Start of Authority (SOA)
The first record in any zone file is the SOA resource record. This record is an essential part of the DNS zone file. It indicates the domain’s zone and the fundamental properties of the domain name server. Each zone file can contain only one SOA record.
Name Server (NS)
NS records tell recursive name servers which name servers are authoritative for a zone. Recursive name servers look at the authoritative NS records to facilitate which server to ask next when resolving a name.
Mail Exchange (MX)
MX records, usually two, are responsible for specifying which mail server is in charge of receiving email messages on behalf of a site. The email client tries to make an SMTP connection to the primary mail server listed in the zone file. The records are ranked by priority from lowest to highest with the lowest being the primary. If the primary server is not available, the next listed mail server will attempt a routing connection. MX records must point to a domain, not an IP.

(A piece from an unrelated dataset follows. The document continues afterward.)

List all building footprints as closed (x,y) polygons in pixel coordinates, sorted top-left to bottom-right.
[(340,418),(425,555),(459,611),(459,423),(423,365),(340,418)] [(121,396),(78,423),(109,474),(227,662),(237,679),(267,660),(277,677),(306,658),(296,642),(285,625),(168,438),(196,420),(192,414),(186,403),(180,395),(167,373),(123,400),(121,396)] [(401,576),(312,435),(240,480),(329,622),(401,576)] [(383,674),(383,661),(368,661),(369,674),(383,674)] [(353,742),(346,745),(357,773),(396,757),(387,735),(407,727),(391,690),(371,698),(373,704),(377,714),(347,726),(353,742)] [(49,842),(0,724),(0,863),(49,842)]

The A record is used to find the IP associated with a domain name. This record routes info from the server to the end client’s web browser.
The quadruple A record has the same function as the A record but is used specifically for the IPv6 protocol.
Canonical Name (CNAME)
This record will alias one site name to another. The DNS lookup will then route domain name requests the new name that the A record holds. These records must point to a fully qualified domain name (FQDN).
Alias Record (ALIAS)
The ALIAS record is functionally similar to a CNAME record in that it is used to point one name to another. That said, while CNAME records are for subdomains, an ALIAS record is used to lead the apex domain name (example.com) to a subdomain such as host.example.com. The authoritative nameservers for the Apex domain will subsequently resolve the IP of the hostname to direct traffic.
TXT records hold the free-form text of any type. Initially, these were for human-readable information about the server such as location or data center. Presently, the most common uses for TXT records today are SPF and Domain_Keys(DKIM).
Service Locator (SRV)
Generalized service location record, used for newer protocols instead of creating protocol-specific records such as MX. This type of record, while helpful, is not commonly used.
Pointer records point an IP to a canonical name and used explicitly in reverse DNS. It is important to note that a reverse DNS record needs to be set up on the authoritative nameservers for the person that owns the IP, not the person that owns the canonical name.